Wednesday, December 13, 2017

Iliac Crest Syndrome

Iliac Crest Syndrome - A Common Cause of Low Back Pain

Fig. 1: Pain site at the posterior iliac crest region

Pain experienced at the iliac crest is a frequent low back condition affecting patients seeking help from Sports Medicine Acupuncturists®. The iliac crest is the top (or ‘crest’) of the ilium, which is the most superior or upper portion of the pelvic structure. If you were to place your hands on your hips, they would be resting on the iliac crest. Pain at the iliac crest, referred to as ‘iliac crest syndrome,’ is experienced at the posterior (back) portion of the iliac crest and can be persistent (Fig. 1).

Fig. 2: Palpation of yaoyan at 
the superficial and deep vectors
This pain is at an acupuncture point called yaoyan which is a commonly used 'extra point'. Extra points are points which are not on main acupuncture channels, but have been found to be clinically important nonetheless. This particular extra point is found at the attachment site of two important back muscles. Depending on the depth, these muscles are either the iliocostalis lumborum or the quadratus lumborum (Fig. 2).

The iliocostalis lumborum is the more superficial of the two of these muscles. It is one of three muscles which are part of a group called the erector spinae (Fig 3 left image). This is the group of muscles that span the back from the hip through the neck and run parallel to the spine. The iliocostalis lumborum is the ‘lumbar’ or low back portion of this group; it runs from the top of the iliac crest (the ‘ilio’ part of the name) to the ribs (the ‘costo’ part of the name). This muscle then continues upward (but it is then called the iliocostalis thoracic and iliocostalis cervicis) and is the most lateral of the three muscles of the erector spinae. The iliocostalis functions with the other muscles of this group to perform extension of the torso, which is the motion involved in bending backward. However, since this muscle is a bit more lateral than the others in the group, it is also involved in side bending motion. In this case, only one side is primarily involvedthe right muscle in right side bending and the left in left side bending.

The quadratus lumborum is a deeper muscle underneath the iliocostalis (Fig. 3 right image). It runs from the iliac crest and has attachments on the lumbar (low back) vertebrae, and ends at the 12th (lowest) rib in the back. This muscle laterally flexes the trunk. It does this by shortening the space between the top of the hip and the 12th rib. This would either pull the rib towards the hip (sidebending on that side) or pull the hip towards the rib (elevating or hiking the hip up on that side).

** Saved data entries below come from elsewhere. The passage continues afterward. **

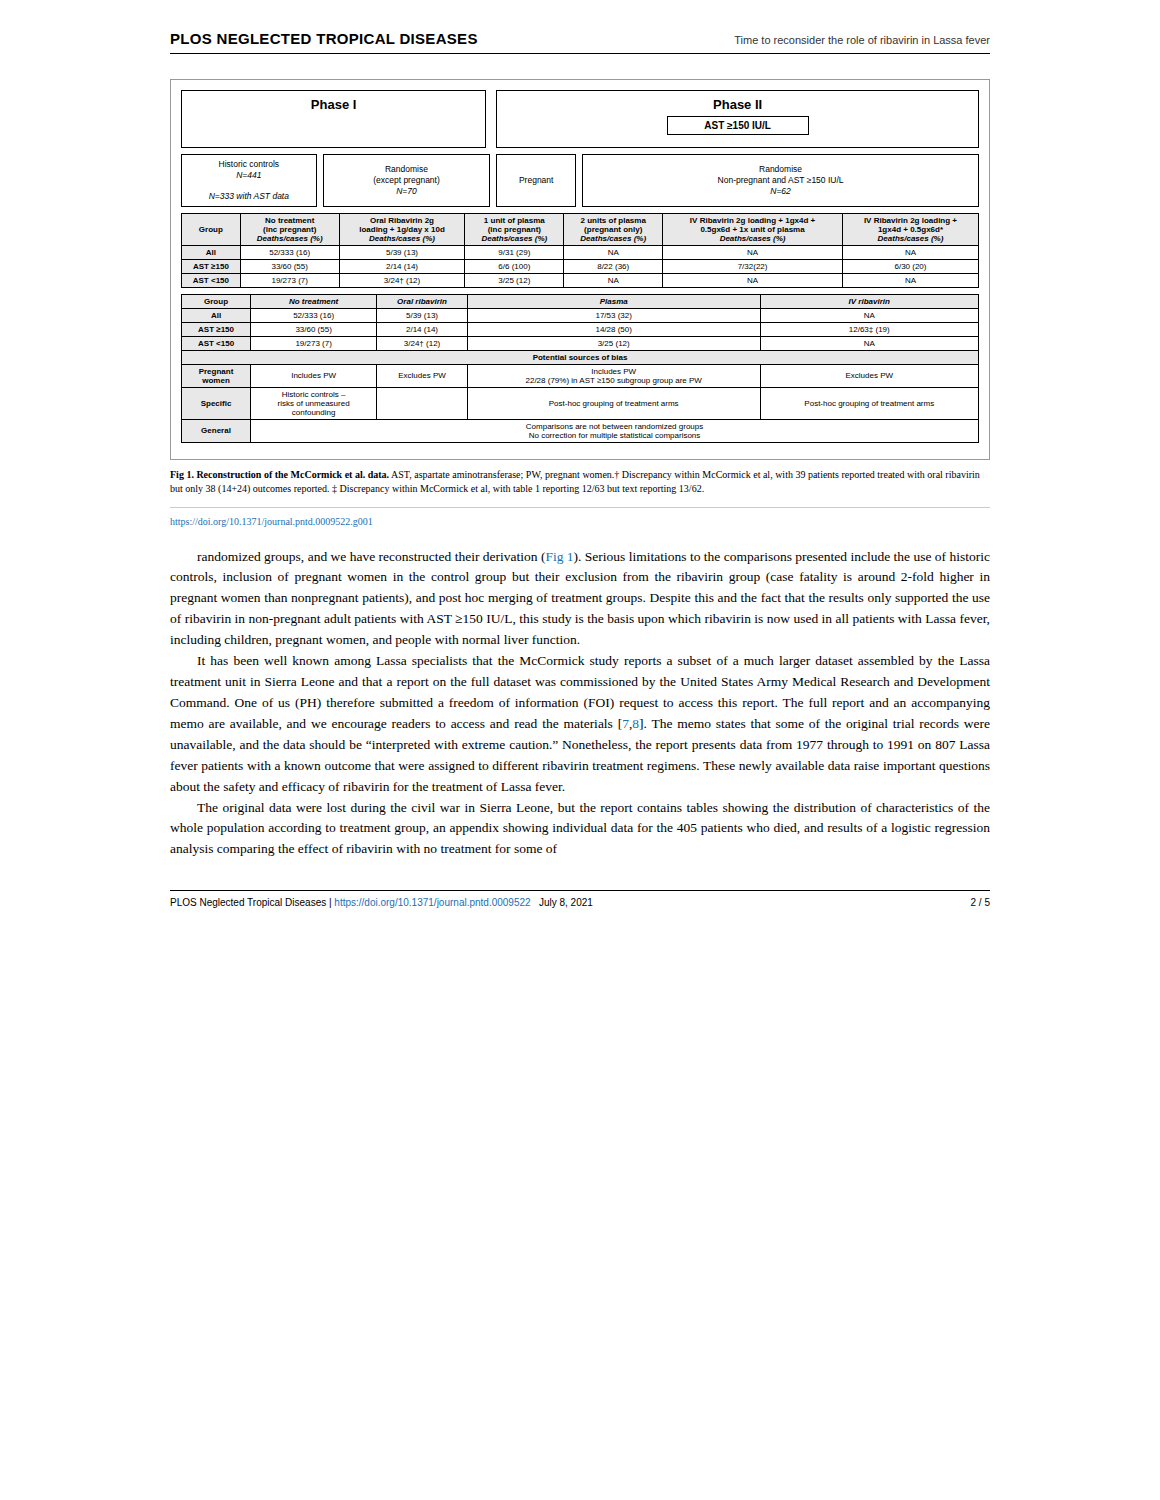PLOS NEGLECTED TROPICAL DISEASES
Time to reconsider the role of ribavirin in Lassa fever
Phase I
Phase II
AST ≥150 IU/L
Historic controls
N=441
N=333 with AST data
Randomise
(except pregnant)
N=70
Pregnant
Randomise
Non-pregnant and AST ≥150 IU/L
N=62
| Group | No treatment (inc pregnant) Deaths/cases (%) | Oral Ribavirin 2g loading + 1g/day x 10d Deaths/cases (%) | 1 unit of plasma (inc pregnant) Deaths/cases (%) | 2 units of plasma (pregnant only) Deaths/cases (%) | IV Ribavirin 2g loading + 1gx4d + 0.5gx6d + 1x unit of plasma Deaths/cases (%) | IV Ribavirin 2g loading + 1gx4d + 0.5gx6d* Deaths/cases (%) |
| --- | --- | --- | --- | --- | --- | --- |
| All | 52/333 (16) | 5/39 (13) | 9/31 (29) | NA | NA | NA |
| AST ≥150 | 33/60 (55) | 2/14 (14) | 6/6 (100) | 8/22 (36) | 7/32(22) | 6/30 (20) |
| AST <150 | 19/273 (7) | 3/24† (12) | 3/25 (12) | NA | NA | NA |
| Group | No treatment | Oral ribavirin | Plasma | IV ribavirin |
| --- | --- | --- | --- | --- |
| All | 52/333 (16) | 5/39 (13) | 17/53 (32) | NA |
| AST ≥150 | 33/60 (55) | 2/14 (14) | 14/28 (50) | 12/63‡ (19) |
| AST <150 | 19/273 (7) | 3/24† (12) | 3/25 (12) | NA |
| Potential sources of bias |
| Pregnant women | Includes PW | Excludes PW | Includes PW 22/28 (79%) in AST ≥150 subgroup group are PW | Excludes PW |
| Specific | Historic controls – risks of unmeasured confounding | | Post-hoc grouping of treatment arms | Post-hoc grouping of treatment arms |
| General | Comparisons are not between randomized groups No correction for multiple statistical comparisons |
Fig 1. Reconstruction of the McCormick et al. data. AST, aspartate aminotransferase; PW, pregnant women.† Discrepancy within McCormick et al, with 39 patients reported treated with oral ribavirin but only 38 (14+24) outcomes reported. ‡ Discrepancy within McCormick et al, with table 1 reporting 12/63 but text reporting 13/62.
https://doi.org/10.1371/journal.pntd.0009522.g001
randomized groups, and we have reconstructed their derivation (Fig 1). Serious limitations to the comparisons presented include the use of historic controls, inclusion of pregnant women in the control group but their exclusion from the ribavirin group (case fatality is around 2-fold higher in pregnant women than nonpregnant patients), and post hoc merging of treatment groups. Despite this and the fact that the results only supported the use of ribavirin in non-pregnant adult patients with AST ≥150 IU/L, this study is the basis upon which ribavirin is now used in all patients with Lassa fever, including children, pregnant women, and people with normal liver function.
It has been well known among Lassa specialists that the McCormick study reports a subset of a much larger dataset assembled by the Lassa treatment unit in Sierra Leone and that a report on the full dataset was commissioned by the United States Army Medical Research and Development Command. One of us (PH) therefore submitted a freedom of information (FOI) request to access this report. The full report and an accompanying memo are available, and we encourage readers to access and read the materials [7,8]. The memo states that some of the original trial records were unavailable, and the data should be “interpreted with extreme caution.” Nonetheless, the report presents data from 1977 through to 1991 on 807 Lassa fever patients with a known outcome that were assigned to different ribavirin treatment regimens. These newly available data raise important questions about the safety and efficacy of ribavirin for the treatment of Lassa fever.
The original data were lost during the civil war in Sierra Leone, but the report contains tables showing the distribution of characteristics of the whole population according to treatment group, an appendix showing individual data for the 405 patients who died, and results of a logistic regression analysis comparing the effect of ribavirin with no treatment for some of
PLOS Neglected Tropical Diseases | https://doi.org/10.1371/journal.pntd.0009522 July 8, 2021
2 / 5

Both of these muscles have attachments on the iliac crest and both can become pain-producing sites. In both cases, these muscles would be in a shortened position when the hip is hiked on the side of pain. This is frequently what is seen with iliac crest pain.
Fig. 3: Image on the left shows the iliocostalis which is the lateral muscles of the erector spinae group. The image on the right has this group removed to highlight the deeper quadratus lumborum muscle. Both are common sites of pain at the iliac crest. Both images are from Netter's Atlas of Human Anatomy.
When the hip is elevated on one side, as is often the case with iliac crest syndrome, it is not simply the muscles discussed which are involved. Other muscles whose job it is to stabilize the hip and prevent it from elevating are also part of the overall picture. The gluteus medius and minimus are the primary muscles which do this, and these muscles have a propensity to become inhibited and fail in their stabilization roll.

When treating iliac crest syndrome, it is important to address all of the muscles involved in the imbalance. This includes both the shortened and overactive muscles such as the iliocostalis and quadratus lumborum, along with the inhibited and overlengthened muscles such as the gluteals. Acupuncture and manual therapy are powerful treatment options to correct these imbalances, and corrective exercises performed by the patient can solidify treatment at continue to return function.